Douce : rêve de femme au Théâtre Lepic
Quatre jeunes comédiens interprètent une nouvelle de Dostoïevski dans le très intime écrin du Théâtre Lepic sur la Butte Montmartre. Mis en scène et adapté finement par André Oumansky, le texte raconte le suicide d’une jeune femme que venait d’épouser un ancien officier de l’armée devenu prêteur sur gage. Haletant et magnétique.
Une vie de femme
C’est un petit bijou littéraire et dramatique, que le cinéaste Robert Bresson avait lui-même adapté dans le film Une Femme douce. Nous sommes en 1876 et la nouvelle qu’écrit Dostoïevski dans le Journal d’un écrivain s’inspire d’un fait divers : le suicide d’une couturière sans travail.

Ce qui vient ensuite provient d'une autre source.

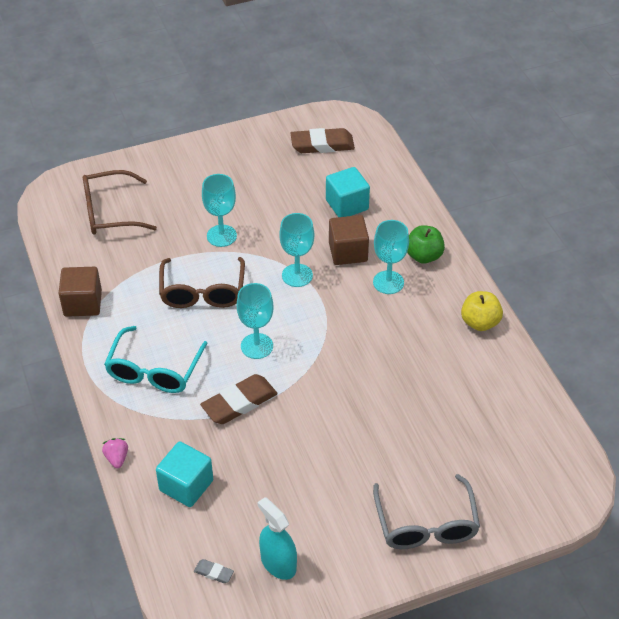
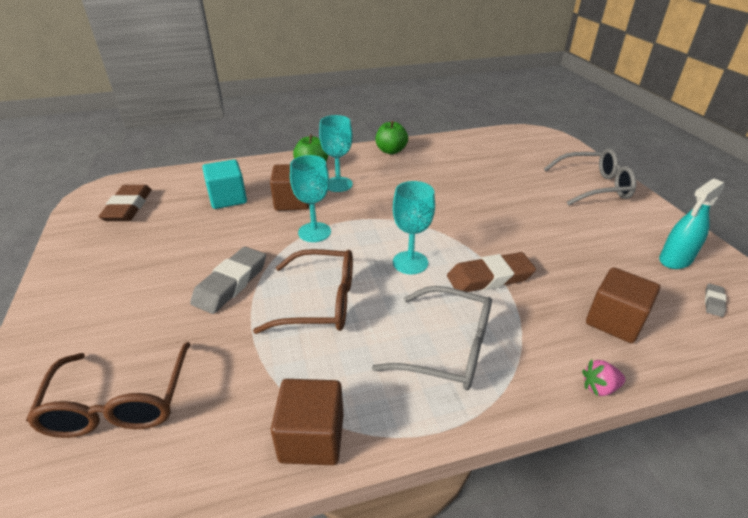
camera: 85 degrees left, 10 degrees down
(154, 371) = (448, 349): turquoise glasses -> grey glasses
(186, 485) = (614, 321): turquoise cube -> brown cube
(221, 236) = (231, 283): turquoise goblet -> grey eraser
(239, 403) = (489, 277): brown eraser -> brown eraser turned 75 degrees counterclockwise
(480, 322) = (391, 151): yellow apple -> green apple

Ici, il s’agit d’un ancien officier, renvoyé de l’armée et reconverti en prêteur sur gage, qui raconte comment sa jeune femme a été conduite à se défenestrer. Elle gît allongée à côté de lui, sur une table, et l’homme a bien du mal à trouver ses mots, à réunir ses pensées. Nicolas Natkin interprète cet homme qui, peu à peu, va faire revivre sa jeune épouse, épaulé par sa servante Loukéria. Le comédien est d’une sobriété remarquable, modelant ses affects et ses émotions au scalpel, dans le clair-obscur des lumières de Yohann Marionnet. Anna Stanic, blonde et évanescente, est la jeune femme pauvre qui contacte l’usurier avec ses pauvres trésors. Dans une économie de mouvements elle aussi, elle déploie ce qu’il faut de grâce et de malheur, dans la mise en scène d’André Oumansky, pour faire vibrer le spectateur et attiser le mystère. Rose Noël, qui incarne la servante, et Maxime Gleizes, qui campe le camarade de régiment dans la posture perverse du séducteur, complètent la distribution de ce spectacle captivant qui se situe entre confession et théâtre. Ce portrait de femme en creux, dont l’amour et la bonté sont achetés par la richesse du prêteur sur gage, nous renseigne aussi sur l’intemporel destin des femmes sans argent et sans condition, assoiffées de rêve et d’amour, et dont le mariage est monnayé froidement, mais aussi sur l’éternel malentendu de l’amour dont la tragique issue, chez l’écrivain russe, fait frissonner.